In a statement that the Patrick campaign released to the Globe in February, Lane said he did not tell the Patricks why he was asking the questions about the mortgage, and they did not inquire. Lane said he is often hired by title insurance companies to straighten out filing mistakes, and had been contacted by a title insurance firm for SunTrust Bank to clear up the problem.

Between 2003 and 2005, the Patricks received a separate, $2.6 million mortgage for their summer property in the Berkshires. They said that when they applied to the Berkshire Bank in Pittsfield for that loan, they disclosed they were carrying the $1.28 million SunTrust loan.

The restructuring of their debt will allow the Patricks, who have $5.9 million worth of loans on the Milton residence and the Berkshires summer home, to reduce their overall mortgage indebtedness by about $51,000.

According to documents filed last week at the Norfolk Registry, Bank of America discharged its six-year-old, $350,000 open-end mortgage on the Milton home and attached a similar mortgage for $299,300. Rubin said that the Bank of America mortgage would now be second in line to the SunTrust mortgage.

A Globe review of the Patricks' finances earlier this year showed that while Patrick has accumulated significant resources through his corporate work, he and his wife have also taken on significant debt. Since they first bought the Milton property in 1989, they have taken out 10 mortgages on the property, sometimes accumulating three at the same time.

In 2002, shortly after he went to work for Coke, Patrick bought a condo in Atlanta with a SunTrust mortgage that covered 96 percent of the $765,000 purchase price. That property has since been sold. The same bank provided them with a mortgage in 2002 for 94 percent of the purchase price for a $472,000 parcel in Richmond in Berkshire County. That mortgage has since been discharged.

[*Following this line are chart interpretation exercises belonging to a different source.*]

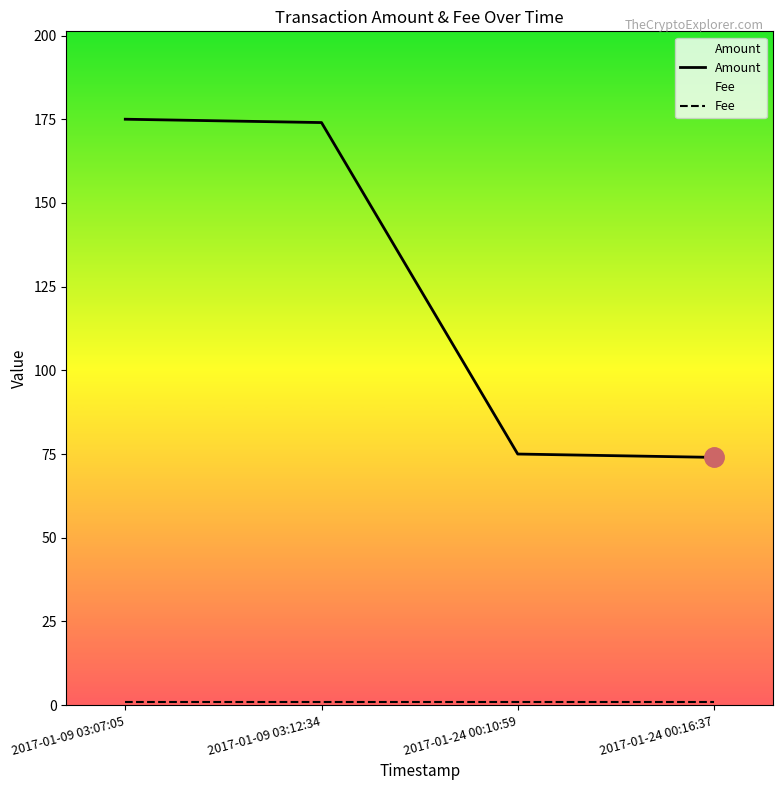

Rank the series by their average value, from lowest to highest.

Fee, Amount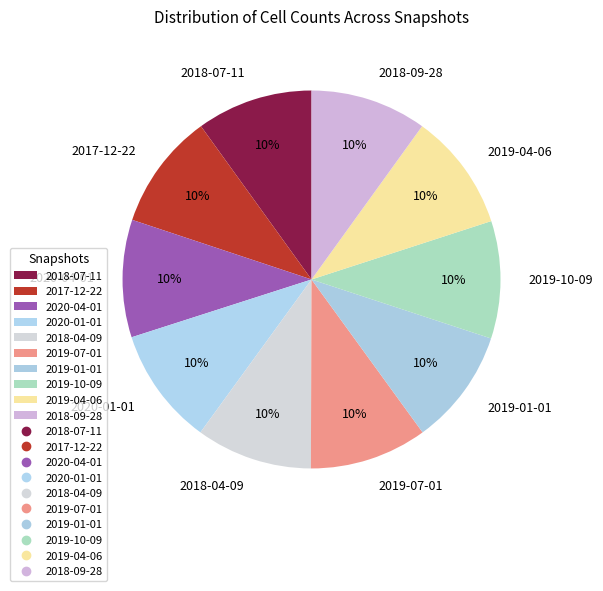

To the nearest percent, what is the average slice percentage?

10%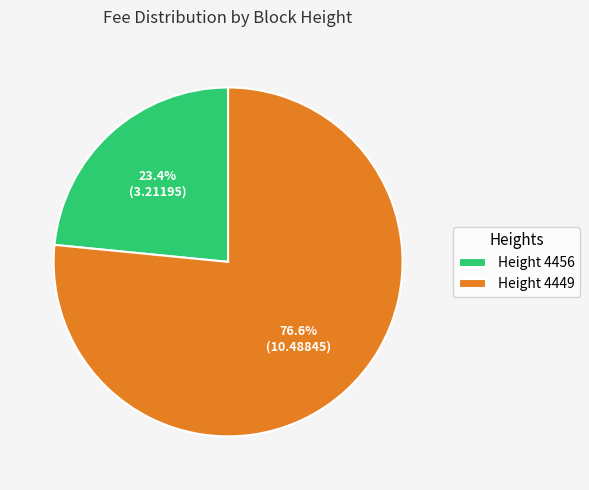

Is the sum of Height 4449 and Height 4456 greater than half?

Yes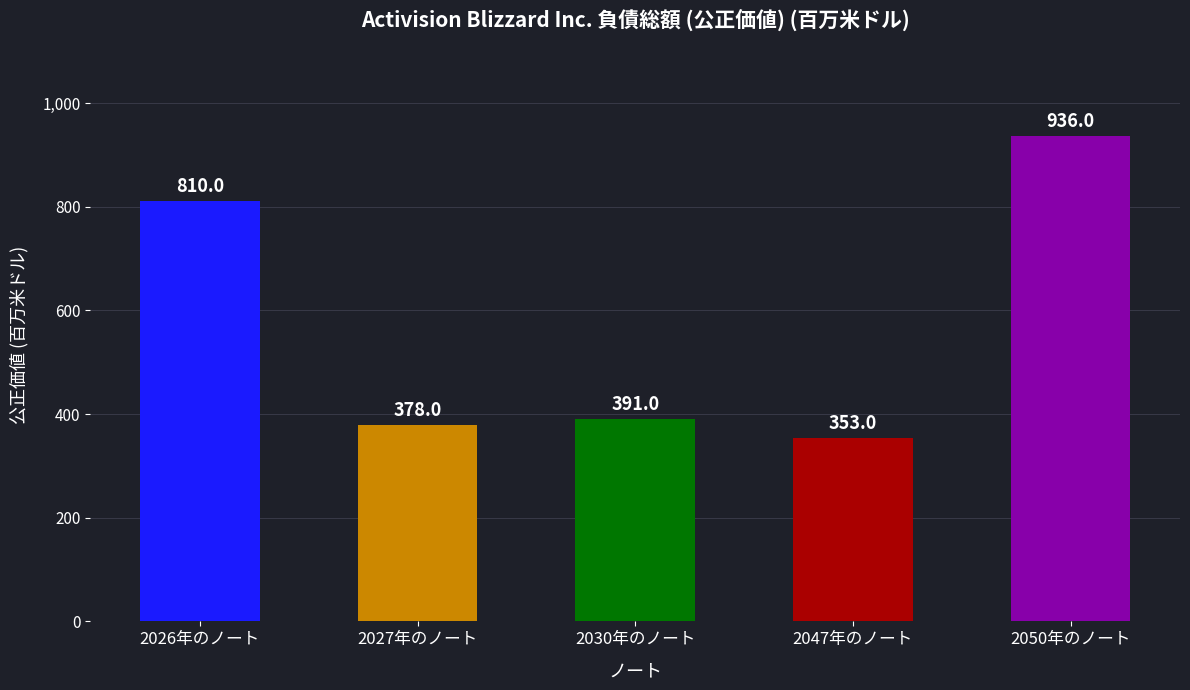

How many values are below 391?

2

This year, the Patricks received a $4 million mortgage to complete the construction of the Berkshire property, where they built an 18-room, 10,000-square-foot house.

The couple's mortgage payments in interest alone are currently about $325,000 a year.

Patrick has said he and his wife, a law partner at Ropes & Gray, can meet the loan obligations if he is elected governor, a post that pays $135,000 a year.

``We looked hard at the financial implications of dedicating ourselves full time to public service and planned accordingly," Patrick said in a statement. ``Through hard work, great opportunities, and continued blessings, we are in a wonderful financial position today to make this leap."

(Correction: Because of a reporting error, a story on Deval Patrick's mortgage in yesterday's City & Region section misstated the number of rooms in Patrick's vacation home in the Berkshires. The house and a connected carriage house will have 13 rooms and seven bathrooms.)